* **What is being asked**:
Only one stretch of the data is wanted: the line containing "Chudnovsky, D., &", the line containing "Feils, D. J., &", and every line between them, copied exactly.

* **Data supplied**:
________________________

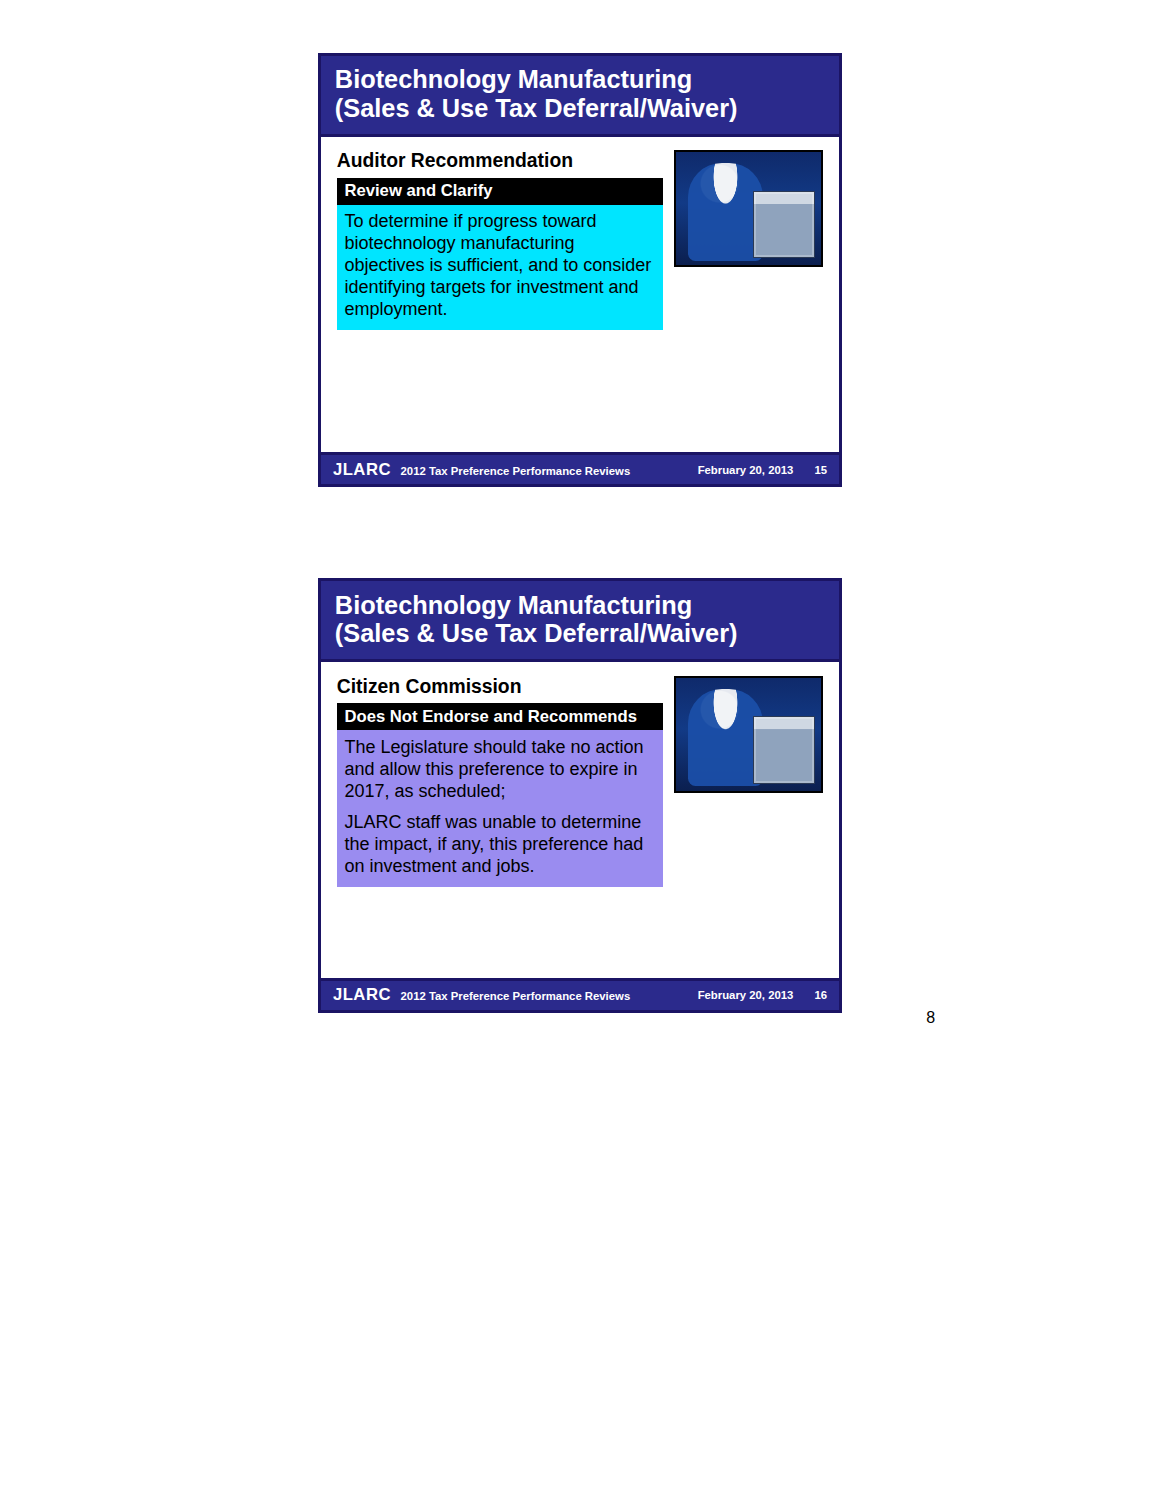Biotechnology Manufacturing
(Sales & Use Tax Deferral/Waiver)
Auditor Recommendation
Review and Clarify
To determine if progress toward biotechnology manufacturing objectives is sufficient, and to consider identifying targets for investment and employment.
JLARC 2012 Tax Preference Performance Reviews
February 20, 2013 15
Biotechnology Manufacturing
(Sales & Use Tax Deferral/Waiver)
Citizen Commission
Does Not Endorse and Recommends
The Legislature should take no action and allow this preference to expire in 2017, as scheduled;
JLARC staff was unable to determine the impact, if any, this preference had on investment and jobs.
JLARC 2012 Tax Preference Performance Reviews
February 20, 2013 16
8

________________________

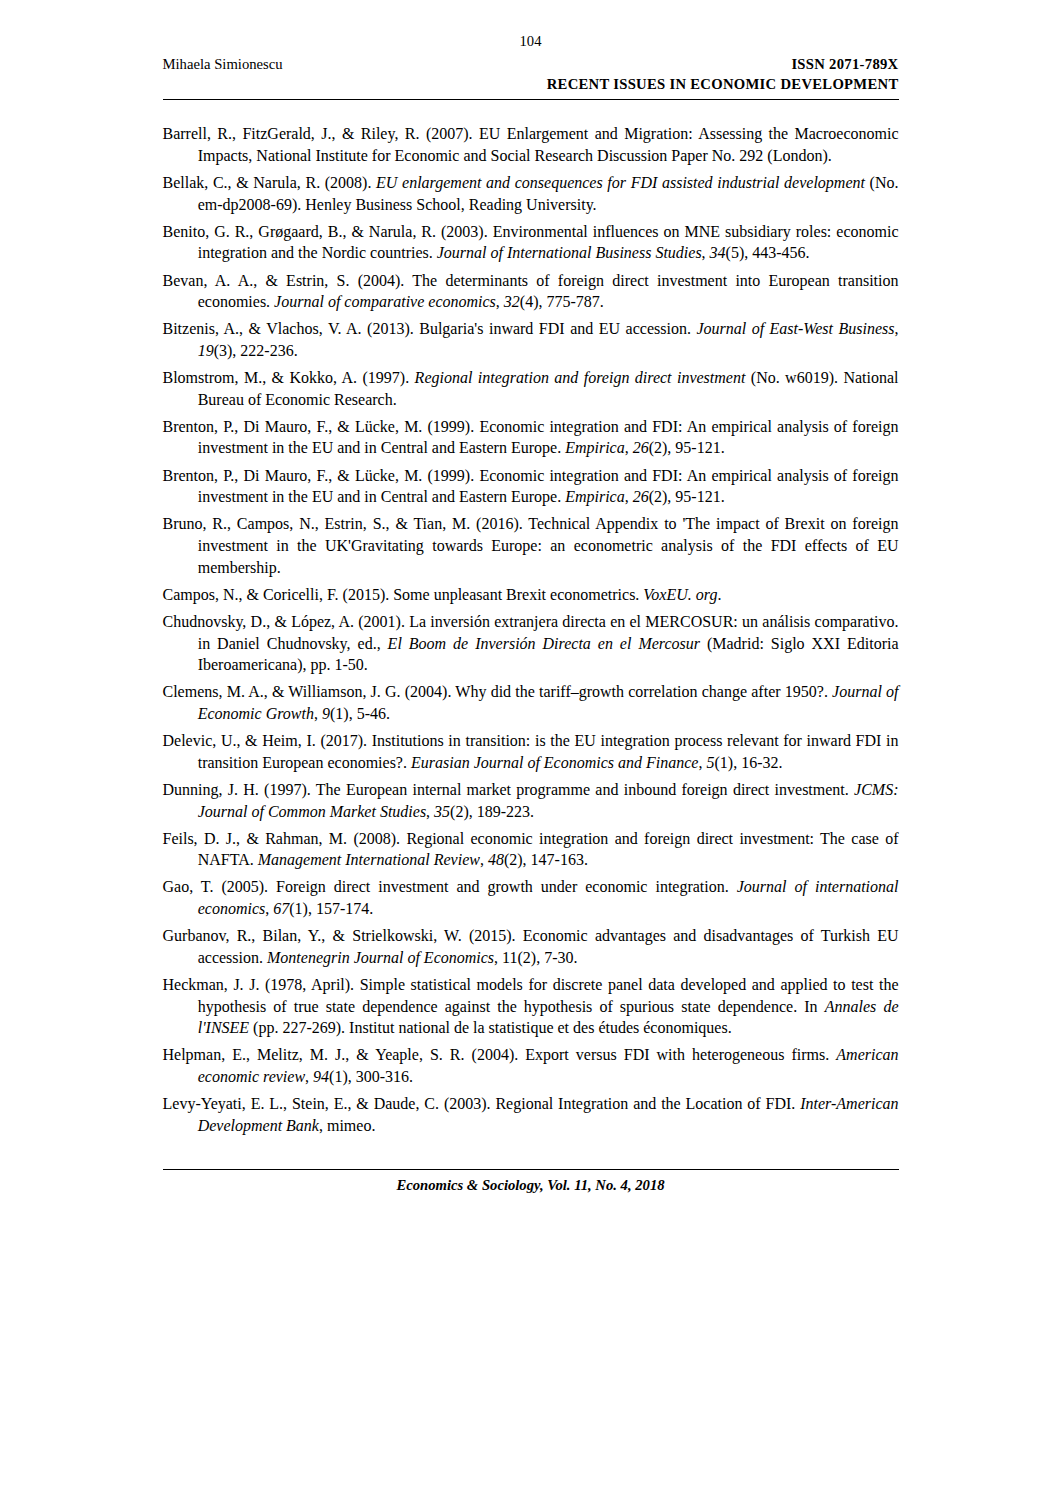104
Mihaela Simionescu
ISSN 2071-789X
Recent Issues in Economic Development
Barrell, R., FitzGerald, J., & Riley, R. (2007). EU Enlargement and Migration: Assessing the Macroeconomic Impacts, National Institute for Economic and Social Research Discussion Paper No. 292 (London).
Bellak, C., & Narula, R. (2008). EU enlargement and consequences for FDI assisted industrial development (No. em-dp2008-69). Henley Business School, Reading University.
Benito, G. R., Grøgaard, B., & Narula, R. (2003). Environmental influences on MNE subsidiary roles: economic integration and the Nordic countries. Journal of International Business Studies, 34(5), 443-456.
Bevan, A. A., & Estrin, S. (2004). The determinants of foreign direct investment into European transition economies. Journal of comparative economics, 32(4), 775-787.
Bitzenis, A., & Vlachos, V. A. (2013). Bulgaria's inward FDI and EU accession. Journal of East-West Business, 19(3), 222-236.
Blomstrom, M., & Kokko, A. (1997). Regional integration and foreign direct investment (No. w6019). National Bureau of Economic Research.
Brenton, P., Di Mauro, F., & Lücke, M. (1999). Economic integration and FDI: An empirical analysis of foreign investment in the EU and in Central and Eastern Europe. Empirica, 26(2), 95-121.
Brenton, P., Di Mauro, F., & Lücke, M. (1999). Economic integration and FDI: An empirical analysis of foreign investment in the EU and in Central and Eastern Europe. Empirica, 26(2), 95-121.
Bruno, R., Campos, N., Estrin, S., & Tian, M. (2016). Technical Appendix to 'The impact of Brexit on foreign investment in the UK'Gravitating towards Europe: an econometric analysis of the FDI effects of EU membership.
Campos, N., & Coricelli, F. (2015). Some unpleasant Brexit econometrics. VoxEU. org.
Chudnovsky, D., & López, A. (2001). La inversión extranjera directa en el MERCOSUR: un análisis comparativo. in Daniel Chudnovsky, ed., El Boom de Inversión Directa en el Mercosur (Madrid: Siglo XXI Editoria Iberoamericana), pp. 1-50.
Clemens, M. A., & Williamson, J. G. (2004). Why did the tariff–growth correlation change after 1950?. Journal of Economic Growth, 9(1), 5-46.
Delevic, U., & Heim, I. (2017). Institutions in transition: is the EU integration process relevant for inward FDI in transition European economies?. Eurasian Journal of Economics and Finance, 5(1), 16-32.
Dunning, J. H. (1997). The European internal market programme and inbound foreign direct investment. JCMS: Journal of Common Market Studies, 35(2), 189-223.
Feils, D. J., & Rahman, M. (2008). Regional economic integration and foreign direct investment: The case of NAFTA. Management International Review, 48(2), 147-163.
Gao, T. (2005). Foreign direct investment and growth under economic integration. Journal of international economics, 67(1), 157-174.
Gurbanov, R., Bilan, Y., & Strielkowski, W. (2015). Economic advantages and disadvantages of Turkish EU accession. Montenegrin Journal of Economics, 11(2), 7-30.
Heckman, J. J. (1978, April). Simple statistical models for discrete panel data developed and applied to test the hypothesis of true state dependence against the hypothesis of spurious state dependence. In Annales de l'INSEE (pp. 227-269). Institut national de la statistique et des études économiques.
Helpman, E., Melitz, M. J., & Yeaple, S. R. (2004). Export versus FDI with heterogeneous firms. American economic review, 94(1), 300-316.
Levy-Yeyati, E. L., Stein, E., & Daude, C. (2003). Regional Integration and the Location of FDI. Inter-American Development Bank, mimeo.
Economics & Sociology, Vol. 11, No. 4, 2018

________________________

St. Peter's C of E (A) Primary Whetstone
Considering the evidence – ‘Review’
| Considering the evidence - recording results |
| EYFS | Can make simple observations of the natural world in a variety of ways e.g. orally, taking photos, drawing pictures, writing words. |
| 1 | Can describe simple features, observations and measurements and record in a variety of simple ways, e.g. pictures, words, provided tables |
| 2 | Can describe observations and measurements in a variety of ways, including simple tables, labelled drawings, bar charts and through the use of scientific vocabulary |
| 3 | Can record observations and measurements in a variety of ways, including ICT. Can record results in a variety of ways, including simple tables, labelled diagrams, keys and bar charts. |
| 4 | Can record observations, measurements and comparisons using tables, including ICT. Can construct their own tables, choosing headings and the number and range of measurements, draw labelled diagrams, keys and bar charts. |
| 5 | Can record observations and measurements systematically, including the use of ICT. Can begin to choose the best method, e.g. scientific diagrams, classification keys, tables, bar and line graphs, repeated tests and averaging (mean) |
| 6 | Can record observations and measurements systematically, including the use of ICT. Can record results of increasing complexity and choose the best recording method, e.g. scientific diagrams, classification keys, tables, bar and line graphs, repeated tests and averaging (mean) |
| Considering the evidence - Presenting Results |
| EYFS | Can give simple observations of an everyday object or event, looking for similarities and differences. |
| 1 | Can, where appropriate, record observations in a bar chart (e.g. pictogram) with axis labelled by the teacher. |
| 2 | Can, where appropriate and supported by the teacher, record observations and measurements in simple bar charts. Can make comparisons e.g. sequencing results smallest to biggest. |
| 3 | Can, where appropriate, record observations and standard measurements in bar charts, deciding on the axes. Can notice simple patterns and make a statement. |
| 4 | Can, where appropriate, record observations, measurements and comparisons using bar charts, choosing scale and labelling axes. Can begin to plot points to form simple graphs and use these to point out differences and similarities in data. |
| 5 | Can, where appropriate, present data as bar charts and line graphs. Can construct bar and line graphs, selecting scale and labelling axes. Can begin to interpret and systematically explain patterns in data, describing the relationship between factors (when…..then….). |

________________________

* **Answer**:
Chudnovsky, D., & López, A. (2001). La inversión extranjera directa en el MERCOSUR: un análisis comparativo. in Daniel Chudnovsky, ed., El Boom de Inversión Directa en el Mercosur (Madrid: Siglo XXI Editoria Iberoamericana), pp. 1-50.
Clemens, M. A., & Williamson, J. G. (2004). Why did the tariff–growth correlation change after 1950?. Journal of Economic Growth, 9(1), 5-46.
Delevic, U., & Heim, I. (2017). Institutions in transition: is the EU integration process relevant for inward FDI in transition European economies?. Eurasian Journal of Economics and Finance, 5(1), 16-32.
Dunning, J. H. (1997). The European internal market programme and inbound foreign direct investment. JCMS: Journal of Common Market Studies, 35(2), 189-223.
Feils, D. J., & Rahman, M. (2008). Regional economic integration and foreign direct investment: The case of NAFTA. Management International Review, 48(2), 147-163.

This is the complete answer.